• _WORK REQUEST 1_: Translate this sentence from the Roy Oswalt trade column into Spanish: "At 32, he remains one of the most consistently effective starting pitchers in baseball."
• _WORK REQUEST 2_: In the Roy Oswalt trade column, how much guaranteed money is the pitcher owed over the next two years?
• _WORK REQUEST 3_: Continue the Roy Oswalt trade column from where it stops.

*** PASSAGE Section Begins ***

OK, OK, OK. I get it. You want to know whether Roy Oswalt will be a Texas Ranger.
I haven't gotten this many emails on one subject since St. Patrick's Day's off-the-field news.
Would Texas want Roy Oswalt? Of course. At 32, he remains one of the most consistently effective starting pitchers in baseball.
Would Houston trade Oswalt? Maybe. On the heels of the righthander's announcement that he'd waive his full no-trade clause to "try[ ] to get back to the playoffs," and that he thinks a trade might be "a good thing for both [him and the team]," Astros GM Ed Wade has pointed out that his ace "has a no-trade clause, not a ‘trade-me' clause," as a way of saying he's not going to be forced by the player into trading him. Still, you'd have to think that Oswalt's apparent assurance to Astros owner Drayton McLane that, if traded, he'd "love to come back and finish [his] career" in Houston theoretically makes the idea of springing him for a mini-foundation of young talent more palatable.
Would Oswalt agree to come to Texas? Evidently. He's apparently told friends and reporters that there are three teams for whom he'd waive the no-trade and accept a deal to - Texas, Atlanta, and St. Louis - with some suggestion that the Dodgers and Red Sox might be on his list as well.
And don't discount the prospect for Oswalt of pitching for Nolan Ryan and his former Round Rock manager Jackie Moore and his former Round Rock pitching coach Mike Maddux, with a club that sits in pretty good position as far as the standings are concerned.
There. It's on a tee, right?
Absolutely not.
Here's why you shouldn't hold your breath:
1. OWNERSHIP: Continuing to hide behind my policy not to comment on a mess situation I really know nothing about (and not to rely on or report any of the high-spun position statements fired off by the creditors bloc), I'm not going to predict where this is headed or when it gets resolved, but it seems relatively clear that a club that will have to draft a little more carefully than it might have otherwise in a couple weeks is not going to be able to take on a pitcher owed a guaranteed $29 million over the next two years while ownership remains unsettled.

*** PASSAGE Section Ends ***
*** DATA LISTING Section Begins ***

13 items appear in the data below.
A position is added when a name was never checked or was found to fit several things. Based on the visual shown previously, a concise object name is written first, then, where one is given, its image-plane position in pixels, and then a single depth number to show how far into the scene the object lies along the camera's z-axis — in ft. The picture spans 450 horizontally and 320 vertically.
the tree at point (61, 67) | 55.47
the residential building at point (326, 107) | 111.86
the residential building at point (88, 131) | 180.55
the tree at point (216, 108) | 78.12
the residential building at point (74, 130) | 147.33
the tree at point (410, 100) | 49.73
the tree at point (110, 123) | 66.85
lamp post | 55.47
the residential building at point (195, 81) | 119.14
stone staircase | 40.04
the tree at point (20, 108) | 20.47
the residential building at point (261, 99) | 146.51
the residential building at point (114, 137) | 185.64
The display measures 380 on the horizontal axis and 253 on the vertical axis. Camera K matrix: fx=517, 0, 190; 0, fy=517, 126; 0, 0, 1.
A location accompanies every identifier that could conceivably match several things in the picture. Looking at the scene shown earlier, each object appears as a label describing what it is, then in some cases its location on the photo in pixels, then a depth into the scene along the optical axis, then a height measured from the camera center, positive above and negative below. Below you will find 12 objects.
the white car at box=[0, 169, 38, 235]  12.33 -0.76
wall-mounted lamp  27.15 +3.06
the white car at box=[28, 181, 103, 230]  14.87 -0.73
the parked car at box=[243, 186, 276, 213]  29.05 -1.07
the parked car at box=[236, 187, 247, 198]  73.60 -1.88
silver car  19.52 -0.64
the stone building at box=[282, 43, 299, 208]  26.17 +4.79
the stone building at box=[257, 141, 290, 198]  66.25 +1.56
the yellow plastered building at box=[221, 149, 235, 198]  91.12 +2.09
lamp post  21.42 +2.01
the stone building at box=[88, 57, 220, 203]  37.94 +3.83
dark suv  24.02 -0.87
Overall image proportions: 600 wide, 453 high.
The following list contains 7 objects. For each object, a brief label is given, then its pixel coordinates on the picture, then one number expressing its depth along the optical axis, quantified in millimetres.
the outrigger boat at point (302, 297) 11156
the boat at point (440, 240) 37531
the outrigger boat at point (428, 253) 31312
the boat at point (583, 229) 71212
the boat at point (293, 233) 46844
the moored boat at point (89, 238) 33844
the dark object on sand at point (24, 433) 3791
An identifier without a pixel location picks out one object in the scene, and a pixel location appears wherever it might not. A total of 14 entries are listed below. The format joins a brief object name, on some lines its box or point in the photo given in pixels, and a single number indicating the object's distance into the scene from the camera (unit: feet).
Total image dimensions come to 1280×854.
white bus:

*** DATA LISTING Section Ends ***
*** DATA LISTING Section Begins ***

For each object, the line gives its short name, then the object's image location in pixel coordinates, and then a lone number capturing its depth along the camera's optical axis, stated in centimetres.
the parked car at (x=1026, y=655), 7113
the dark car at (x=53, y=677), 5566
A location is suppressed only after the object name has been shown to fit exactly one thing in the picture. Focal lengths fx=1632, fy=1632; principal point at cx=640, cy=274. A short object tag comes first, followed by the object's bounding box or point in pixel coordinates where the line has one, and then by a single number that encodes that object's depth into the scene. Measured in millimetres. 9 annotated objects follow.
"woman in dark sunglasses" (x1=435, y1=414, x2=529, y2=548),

*** DATA LISTING Section Ends ***

• _TASK OUTPUT 1_: A los 32 años, sigue siendo uno de los lanzadores abridores más consistentemente eficaces del béisbol.

• _TASK OUTPUT 2_: $29 million.

• _TASK OUTPUT 3_:
OK. A turn of the donkey wheel, and the ownership chaos has vanished. Time to stitch up an "Oswalt 44" jersey in Rangers red?
No.
2. THAT $29 MILLION: Yes, I expect Rangers Baseball Express to be ready to infuse a chunk into the payroll when it takes the ownership reins, whenever that time comes. Yes, it makes sense that a playoff-caliber starting pitcher would be targeted. Yes, Oswalt fits the description. But even if $2.5 million per month the rest of the way this season is tolerable, is spending $16 million on Oswalt in 2011 (really, $18 million, since there's a $2 million buyout to void another $16 million commitment in 2012) the smartest way to improve next year's club, given where its perceived strengths and holes will be?
3. YEAH, BUT SURELY HOUSTON WILL PUT SOME CASH IN THE DEAL: Or maybe not. Ken Rosenthal of Fox Sports says McLane won't do it. But let's say he changes his mind. Every chunk of cash the Astros are asked to chip in cranks up the level of young players and prospects Houston will demand in return. Case in point: It's arguable that the package Toronto got from Philadelphia in December in exchange for Roy Halladay - AA pitcher Kyle Drabek, Low A catcher Travis D'Arnaud, and AAA corner infielder Brett Wallace (via Oakland, who received minor league outfielder Michael Taylor from the Phillies) - wasn't as strong as the Derek Holland/Justin Smoak package the Jays reportedly sought from Texas in July, but a key reason that Toronto wouldn't take less from the Rangers is that they were likely (and necessarily) needing a greater subsidy from the Jays for a year and two months of Halladay than the $6 million that Toronto sent Philadelphia for the 2010 season. (Another way to look at this, however: It might be that Toronto was using the Rangers all along to leverage better trade offers from other clubs, knowing that Halladay would ultimately veto any trade to Texas. If that's true, it wouldn't have made sense for Toronto to ever back down from the Holland/Smoak demand.)
The point? The more cash Texas asks the Astros for, to reduce its commitment to Oswalt, the more it will take in players to get him.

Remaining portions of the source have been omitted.